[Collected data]
====================

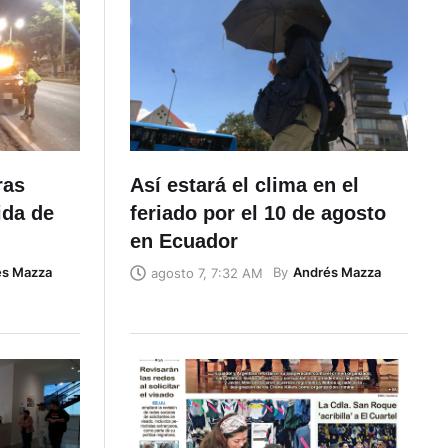
ras
Así estará el clima en el
ida de
feriado por el 10 de agosto
en Ecuador
és Mazza
By
Andrés Mazza
agosto 7, 7:32 AM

====================

• _WHAT IS BEING ASKED_: Repeat the entries word for word and skip the pictures.

• _REPLY_:
ras
Así estará el clima en el
ida de
feriado por el 10 de agosto
en Ecuador
és Mazza
By
Andrés Mazza
agosto 7, 7:32 AM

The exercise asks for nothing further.